Cutting elements 112 may be secured to the body 102. More specifically, the cutting elements 112 may be secured at least partially within pockets 122 extending from rotationally leading surfaces of a blade 104 into the blade 104. The cutting elements 112 may be configured to engage with the formation under WOB, and remove formation material during rotation of the earth-boring tool 100. Nozzles 124 located within the junk slots 1 14 may emit drilling fluid circulating through the drill string under pressure to remove cuttings from the cutting elements 1 12 and the bit face and carry the cuttings suspended in the drilling fluid up the wellbore annulus to the surface. The cutting elements 112 of the earth-boring tool 100 may have a profile 106 according to an embodiment of the disclosure, which profile 106 may best be shown by projecting cutting faces 134 of the cutting elements 112 rotationally onto a common plane 108 to one side of an axis of rotation 110, which may also be characterized as the longitudinal axis, of the earth-boring tool 100. The profile 106 may then be formed by identifying the outermost points of the cutting faces 134 of the cutting elements 134, the outermost points being located farthest from the body 102, and calculating a least squares fit for those points. Profiles 106 for cutting elements 112 of earth-boring tools 100 in accordance with this disclosure may reduce the work rate for individual cutting elements 112 secured to face 116 of the earth-boring tool 100, may improve stability of the earth-boring tool 100 during drilling, and may better distribute loads borne across the radial extent of the profile 106 without significantly worsening performance, in terms of rate of penetration (ROP) of the earth-boring tool 100. The earth-boring tool 100 depicted in FIG. 1 is configured as a fixed-cutter drill bit having cutting elements 112 secured to the blades 104 thereof, but other configurations for earth-boring tools employing fixed cutting elements may be employed with a profile 106 for cutting elements 112 in accordance with this disclosure.

*Aim of the task:*
Sum up the passage on earth-boring tools above in two sentences.

*Data shown:*
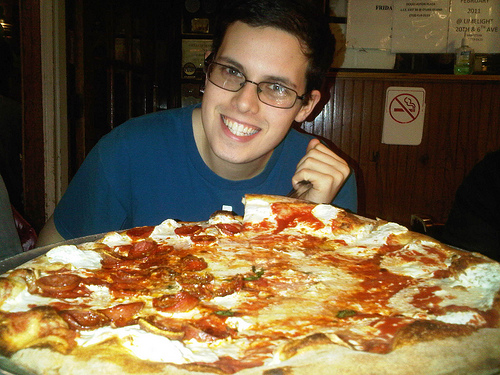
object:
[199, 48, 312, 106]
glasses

* * *

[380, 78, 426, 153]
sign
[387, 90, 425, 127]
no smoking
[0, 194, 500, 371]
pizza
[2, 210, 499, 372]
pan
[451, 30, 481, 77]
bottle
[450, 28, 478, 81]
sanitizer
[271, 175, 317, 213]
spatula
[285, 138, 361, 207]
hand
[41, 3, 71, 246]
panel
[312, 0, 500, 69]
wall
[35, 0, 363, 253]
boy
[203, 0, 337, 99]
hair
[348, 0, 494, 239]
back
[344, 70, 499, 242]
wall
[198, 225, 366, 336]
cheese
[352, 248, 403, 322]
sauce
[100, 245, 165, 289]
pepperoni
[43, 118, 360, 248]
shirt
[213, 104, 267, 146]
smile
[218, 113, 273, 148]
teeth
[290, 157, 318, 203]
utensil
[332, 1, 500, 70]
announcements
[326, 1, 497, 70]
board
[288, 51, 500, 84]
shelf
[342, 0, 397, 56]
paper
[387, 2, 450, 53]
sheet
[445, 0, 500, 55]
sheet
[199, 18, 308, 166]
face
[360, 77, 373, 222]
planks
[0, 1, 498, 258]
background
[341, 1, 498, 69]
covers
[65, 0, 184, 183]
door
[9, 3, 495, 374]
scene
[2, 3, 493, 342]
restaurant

*The answer:*
Cutting elements set in pockets on the blades of an earth-boring tool remove formation material as the tool turns, while nozzles spray drilling fluid that clears away cuttings and carries them up to the surface. The cutting elements follow a profile, found by projecting their cutting faces onto a common plane and fitting a line to their outermost points, which may lower the work each cutting element does, make the tool steadier, and spread loads better without much loss in rate of penetration.